Cranial trauma probe union stumps NRL Live Sports News

Cranial trauma probe union stumps NRL

A players’ association for one of the nation’s most popular sports has been unable to say whether it considers a concussion-associated neurodegenerative disease a true medical condition.

The Rugby League Players’ Association gave evidence on Monday as part of a parliamentary inquiry into concussions and repetitive head injuries in contact sports.

Player operations manager Jamie Buhrer told the inquest he was “not free” to say whether chronic traumatic encephalopathy (CTE) was real.

Pushed further, he admitted that the issue was beyond his area of ​​expertise.

“We will engage our medical advisers to form positions on medical conditions,” Mr Buhrer told the inquest.

Mr Buhrer also dismissed suggestions that it was a conflict of interest that the RLPA’s chief medical adviser, and the players’ union itself, were funded by the NRL.

Meanwhile, Professional Footballers Australia, the football players’ union, told the inquest on Monday it was pushing for the sport’s rules to be changed to allow more time for proper concussion assessments.

Currently, if a player suffers a suspected concussion on the pitch, the club doctor has three minutes to carry out an assessment before the match resumes.

“The laws of the game do not facilitate a long enough period for that person to be sent off and assessed,” said PFA co-chief executive Beau Busch.

Earlier, Australia’s top sports medicine body defended its position that there was no clear causal link between repetitive head trauma and CTE.

Sports Medicine Australia chief executive Jamie Crain said the organization’s statement was under review.

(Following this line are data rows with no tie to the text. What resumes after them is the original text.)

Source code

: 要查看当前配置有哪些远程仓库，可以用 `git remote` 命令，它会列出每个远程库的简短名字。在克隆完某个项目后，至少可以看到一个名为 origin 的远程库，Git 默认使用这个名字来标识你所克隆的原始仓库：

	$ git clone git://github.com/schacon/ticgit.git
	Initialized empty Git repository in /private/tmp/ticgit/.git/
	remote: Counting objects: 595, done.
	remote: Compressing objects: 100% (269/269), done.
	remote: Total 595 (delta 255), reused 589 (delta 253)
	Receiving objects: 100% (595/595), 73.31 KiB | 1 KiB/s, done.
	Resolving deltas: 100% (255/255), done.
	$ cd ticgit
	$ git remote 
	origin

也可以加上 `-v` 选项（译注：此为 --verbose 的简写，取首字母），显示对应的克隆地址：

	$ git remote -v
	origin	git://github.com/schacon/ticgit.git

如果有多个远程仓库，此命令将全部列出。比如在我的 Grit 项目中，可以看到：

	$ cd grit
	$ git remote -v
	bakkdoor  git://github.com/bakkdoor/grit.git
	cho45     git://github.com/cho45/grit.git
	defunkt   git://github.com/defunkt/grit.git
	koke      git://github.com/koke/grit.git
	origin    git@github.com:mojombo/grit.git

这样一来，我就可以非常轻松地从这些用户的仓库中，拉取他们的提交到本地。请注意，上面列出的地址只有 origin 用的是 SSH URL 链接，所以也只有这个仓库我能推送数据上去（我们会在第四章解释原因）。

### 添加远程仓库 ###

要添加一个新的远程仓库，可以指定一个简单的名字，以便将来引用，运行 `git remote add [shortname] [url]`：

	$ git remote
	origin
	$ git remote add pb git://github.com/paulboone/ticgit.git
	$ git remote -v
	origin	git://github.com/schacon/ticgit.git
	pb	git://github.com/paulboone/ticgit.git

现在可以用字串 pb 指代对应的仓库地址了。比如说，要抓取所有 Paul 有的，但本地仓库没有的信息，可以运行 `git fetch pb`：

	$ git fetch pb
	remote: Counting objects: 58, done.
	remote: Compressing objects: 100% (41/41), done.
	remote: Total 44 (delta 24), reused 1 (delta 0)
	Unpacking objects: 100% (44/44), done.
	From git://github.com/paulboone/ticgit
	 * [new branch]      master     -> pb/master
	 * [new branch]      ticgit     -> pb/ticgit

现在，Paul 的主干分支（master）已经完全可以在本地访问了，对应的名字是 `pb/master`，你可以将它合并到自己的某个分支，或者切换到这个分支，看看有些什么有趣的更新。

“That doesn’t mean we necessarily sway one way or the other,” he said.

The SMA’s position, according to Dr. Reidar Lystad, who is on its scientific advisory board, is based on the 2017 international consensus statement on concussion in sport.

Dr. Lystad said he expressed reservations about some aspects of the report. He said the evidence “for a causal relationship” between repeated head trauma and neurodegenerative diseases such as CTE was “imperfect but undeniable”.